Task prompt: Apart from the images, reproduce every record word for word.

Data provided:

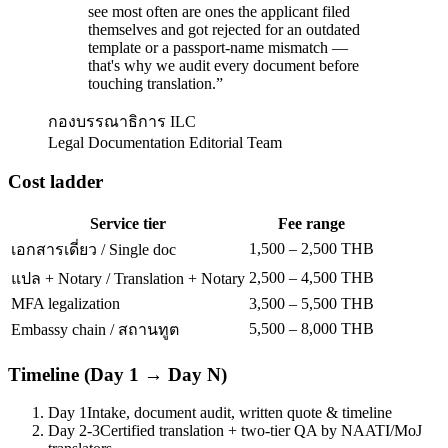
see most often are ones the applicant filed
themselves and got rejected for an outdated
template or a passport-name mismatch —
that's why we audit every document before
touching translation.
”
กองบรรณาธิการ ILC
Legal Documentation Editorial Team
Cost ladder
Service tier
Fee range
1,500 – 2,500 THB
เอกสารเดี่ยว / Single doc
2,500 – 4,500 THB
แปล + Notary / Translation + Notary
MFA legalization
3,500 – 5,500 THB
5,500 – 8,000 THB
Embassy chain / สถานทูต
Timeline (Day 1 → Day N)
Day 1
Intake, document audit, written quote & timeline
Day 2-3
Certified translation + two-tier QA by NAATI/MoJ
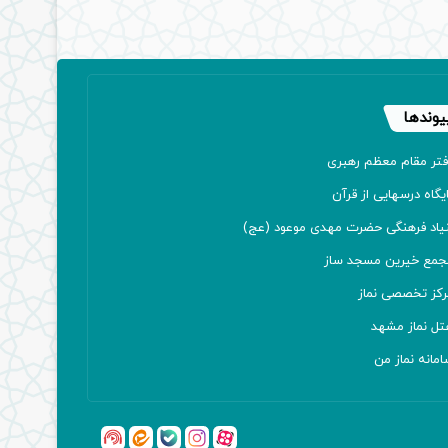
یوندها
فتر مقام معظم رهبری
یگاه درسهایی از قرآن
نیاد فرهنگی حضرت مهدی موعود (عج)
جمع خیرین مسجد ساز
رکز تخصصی نماز
تل نماز مشهد
مانه نماز من
آپارات
بله
اینستاگرام
ایتا
شنوتو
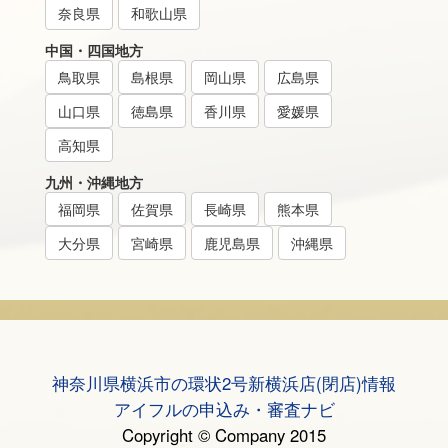
奈良県
和歌山県
中国・四国地方
鳥取県
島根県
岡山県
広島県
山口県
徳島県
香川県
愛媛県
高知県
九州・沖縄地方
福岡県
佐賀県
長崎県
熊本県
大分県
宮崎県
鹿児島県
沖縄県
神奈川県横浜市の環状2号新横浜店(閉店)情報
アイフルの申込み・審査ナビ
Copyright © Company 2015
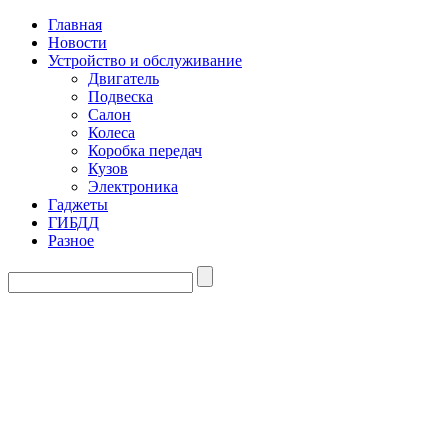
Главная
Новости
Устройство и обслуживание
Двигатель
Подвеска
Салон
Колеса
Коробка передач
Кузов
Электроника
Гаджеты
ГИБДД
Разное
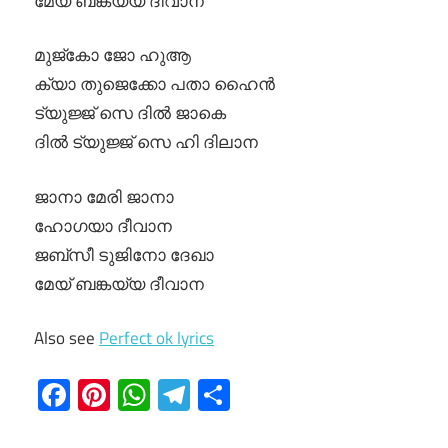
മേയ് ബങ്കയ്യ ദീവാന
മുജ്‌കോ ജോ ഹുആ
ക്യാ തുജെക്കോ പതാ ഹൈൻ
ട്യുജ്ജ് സെ ദിൽ ജാകെ
ദിൽ ട്യുജ്ജ് സെ ഹി ദിലാന
ജാനാ മേരി ജാനാ
ഹോഗയാ ദീവാന
ജബ്‌സീ ടുജിനോ ദേഖാ
മേയ് ബങ്കയ്യ ദീവാന
Also see
Perfect ok lyrics
Facebook
Pinterest
WhatsApp
Telegram
Share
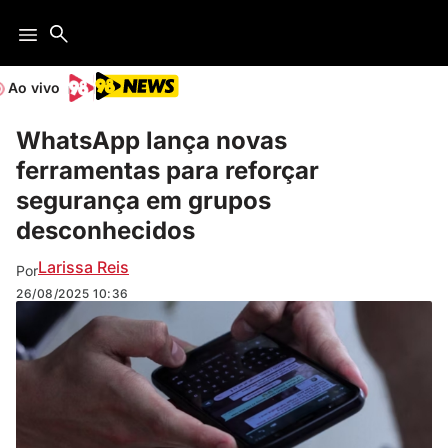
Ao vivo
WhatsApp lança novas
ferramentas para reforçar
segurança em grupos
desconhecidos
Larissa Reis
Por
26/08/2025
10:36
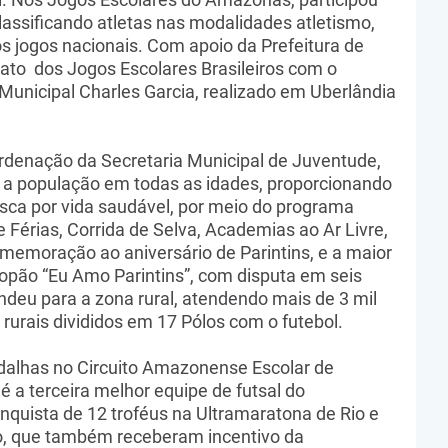
lassificando atletas nas modalidades atletismo,
s jogos nacionais. Com apoio da Prefeitura de
ato dos Jogos Escolares Brasileiros com o
 Municipal Charles Garcia, realizado em Uberlândia
rdenação da Secretaria Municipal de Juventude,
 a população em todas as idades, proporcionando
usca por vida saudável, por meio do programa
 Férias, Corrida de Selva, Academias ao Ar Livre,
omemoração ao aniversário de Parintins, e a maior
opão “Eu Amo Parintins”, com disputa em seis
deu para a zona rural, atendendo mais de 3 mil
rurais divididos em 17 Pólos com o futebol.
alhas no Circuito Amazonense Escolar de
 a terceira melhor equipe de futsal do
quista de 12 troféus na Ultramaratona de Rio e
o, que também receberam incentivo da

Task answer:
see most often are ones the applicant filed
themselves and got rejected for an outdated
template or a passport-name mismatch —
that's why we audit every document before
touching translation.
”
กองบรรณาธิการ ILC
Legal Documentation Editorial Team
Cost ladder
Service tier
Fee range
1,500 – 2,500 THB
เอกสารเดี่ยว / Single doc
2,500 – 4,500 THB
แปล + Notary / Translation + Notary
MFA legalization
3,500 – 5,500 THB
5,500 – 8,000 THB
Embassy chain / สถานทูต
Timeline (Day 1 → Day N)
Day 1
Intake, document audit, written quote & timeline
Day 2-3
Certified translation + two-tier QA by NAATI/MoJ
یوندها
فتر مقام معظم رهبری
یگاه درسهایی از قرآن
نیاد فرهنگی حضرت مهدی موعود (عج)
جمع خیرین مسجد ساز
رکز تخصصی نماز
تل نماز مشهد
مانه نماز من
آپارات
بله
اینستاگرام
ایتا
شنوتو
奈良県
和歌山県
中国・四国地方
鳥取県
島根県
岡山県
広島県
山口県
徳島県
香川県
愛媛県
高知県
九州・沖縄地方
福岡県
佐賀県
長崎県
熊本県
大分県
宮崎県
鹿児島県
沖縄県
神奈川県横浜市の環状2号新横浜店(閉店)情報
アイフルの申込み・審査ナビ
Copyright © Company 2015
Главная
Новости
Устройство и обслуживание
Двигатель
Подвеска
Салон
Колеса
Коробка передач
Кузов
Электроника
Гаджеты
ГИБДД
Разное
മേയ് ബങ്കയ്യ ദീവാന
മുജ്‌കോ ജോ ഹുആ
ക്യാ തുജെക്കോ പതാ ഹൈൻ
ട്യുജ്ജ് സെ ദിൽ ജാകെ
ദിൽ ട്യുജ്ജ് സെ ഹി ദിലാന
ജാനാ മേരി ജാനാ
ഹോഗയാ ദീവാന
ജബ്‌സീ ടുജിനോ ദേഖാ
മേയ് ബങ്കയ്യ ദീവാന
Also see
Perfect ok lyrics
Facebook
Pinterest
WhatsApp
Telegram
Share
Ao vivo
WhatsApp lança novas
ferramentas para reforçar
segurança em grupos
desconhecidos
Larissa Reis
Por
26/08/2025
10:36
lassificando atletas nas modalidades atletismo,
s jogos nacionais. Com apoio da Prefeitura de
ato dos Jogos Escolares Brasileiros com o
 Municipal Charles Garcia, realizado em Uberlândia
rdenação da Secretaria Municipal de Juventude,
 a população em todas as idades, proporcionando
usca por vida saudável, por meio do programa
 Férias, Corrida de Selva, Academias ao Ar Livre,
omemoração ao aniversário de Parintins, e a maior
opão “Eu Amo Parintins”, com disputa em seis
deu para a zona rural, atendendo mais de 3 mil
rurais divididos em 17 Pólos com o futebol.
alhas no Circuito Amazonense Escolar de
 a terceira melhor equipe de futsal do
quista de 12 troféus na Ultramaratona de Rio e
o, que também receberam incentivo da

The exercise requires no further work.